Excerpt to read:

Sunday, May 22, 2011

Peak Oil and Climate Change: VIDEOS


Some of the most useful docs on the topics. (In english, or subtitles)



CLIMATE 101 from The Climate Reality Project on Vimeo.
A nice, easy to understand, entertaining, under 5 min. doc explaining climate change.  With experiments!  Even my 10 year old gets this one... 

300 Years of FOSSIL FUELS in 300 Seconds:





The Denial Machine (WATCH Video) investigates the roots of the campaign to negate the science and the threat of global warming. It tracks the activities of a group of scientists, some of whom previously consulted for Big Tobacco, and who are now receiving donations from major coal and oil companies. A short version of similar material is called DOUBT, shown here.


   

The Denial Machine shows how fossil fuel corporations have kept the global warming debate alive long after most scientists believed that global warming was real and had potentially catastrophic consequences. It shows that companies such as Exxon Mobil are working with top public relations firms and using many of the same tactics and personnel as those employed by Phillip Morris and RJ Reynolds to dispute the cigarette-cancer link in the 1990s. Exxon Mobil sought out those willing to question the science behind climate change, providing funding for some of them, their organizations and their studies.

Raw data:
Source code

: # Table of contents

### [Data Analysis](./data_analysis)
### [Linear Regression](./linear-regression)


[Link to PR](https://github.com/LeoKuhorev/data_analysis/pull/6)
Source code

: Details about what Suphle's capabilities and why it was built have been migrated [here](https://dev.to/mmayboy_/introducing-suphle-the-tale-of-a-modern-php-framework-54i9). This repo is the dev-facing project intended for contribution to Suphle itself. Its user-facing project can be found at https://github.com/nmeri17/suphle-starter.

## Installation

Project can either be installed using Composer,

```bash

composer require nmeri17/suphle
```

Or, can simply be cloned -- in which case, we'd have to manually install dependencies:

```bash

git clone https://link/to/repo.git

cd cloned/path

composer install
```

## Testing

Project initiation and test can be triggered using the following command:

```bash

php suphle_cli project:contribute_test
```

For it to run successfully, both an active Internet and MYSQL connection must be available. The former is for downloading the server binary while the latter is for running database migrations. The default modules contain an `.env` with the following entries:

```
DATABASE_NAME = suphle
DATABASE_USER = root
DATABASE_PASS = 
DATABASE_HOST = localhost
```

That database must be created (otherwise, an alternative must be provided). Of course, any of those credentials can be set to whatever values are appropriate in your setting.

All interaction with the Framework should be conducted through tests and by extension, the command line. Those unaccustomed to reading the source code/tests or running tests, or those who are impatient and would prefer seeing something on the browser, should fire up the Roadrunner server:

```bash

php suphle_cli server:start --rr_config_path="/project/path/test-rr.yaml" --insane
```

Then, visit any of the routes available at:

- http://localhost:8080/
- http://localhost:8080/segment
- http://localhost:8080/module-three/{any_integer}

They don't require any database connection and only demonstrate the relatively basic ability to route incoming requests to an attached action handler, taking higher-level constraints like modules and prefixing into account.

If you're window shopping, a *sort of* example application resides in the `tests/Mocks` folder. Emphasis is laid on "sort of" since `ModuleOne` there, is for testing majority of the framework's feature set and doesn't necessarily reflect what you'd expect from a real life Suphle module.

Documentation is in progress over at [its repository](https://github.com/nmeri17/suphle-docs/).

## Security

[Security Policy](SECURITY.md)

Questions to answer:
• A. Answer these from the climate change video post, one line each:
(i) How long is the CLIMATE 101 video?
(ii) What is the short version of material similar to The Denial Machine called?
(iii) Which two tobacco companies does the post name?
• B. Please write a continuation of the climate change video post, starting after its last sentence.
The listing has no connection to the climate change video post.

Answers by item:
• A.
(i) Under 5 minutes.
(ii) DOUBT.
(iii) Phillip Morris and RJ Reynolds.

• B.
The Denial Machine also explores how the arguments supported by oil companies were adopted by policymakers in both Canada and the US and helped form government policy.

The Ingenious Ways We Avoid Believing in Climate Change: In this highly entertaining and accessible presentation at the University of the West of England, George Marshall, founder of the Climate Outreach Information Network summarises some of our current understanding of the psychology of climate change- why it is so hard to accept and how can we help people to accept it?

In Part Three, the final Part he looks in details and the mechanisms by which we reject information on climate change and the images that express collective denial.



In this second part of three he looks at the story lines and imagery around climate change formed, how environmentalists and the imagery of polar bears have dominated the discourse, and asks why human rights organisations talk more about ice cream than climate change.




And now, the actual science!  How it works, what's behind the data, and what non-scientists need to know if they want to help understand and not hinder the process.





Andrew Nikiforuk's speech at IdeaCity, 2007

And the video of his speech THE COST OF OIL on MAY 10, 2011 IN TERRACE, BC

Statistics and pics specifically relating to the Alberta Tarsands, the environment surrounding it, the pollution, the method. Very useful for activists in BC, Alberta, and around the world.




Witness: To The Last Drop - The effects of the Alberta Tar sands on the earth, the political climate, and the citizens of Fort Chip.  Very first independant non-government assessments. Gov't still claiming toxins are naturally occuring.




Richard Heinberg's Peak Oil - Quick version and Peak Everything Part One.  Energy profits for humans and how that is essential to our civilizations.  What's happening now and predictions for the future.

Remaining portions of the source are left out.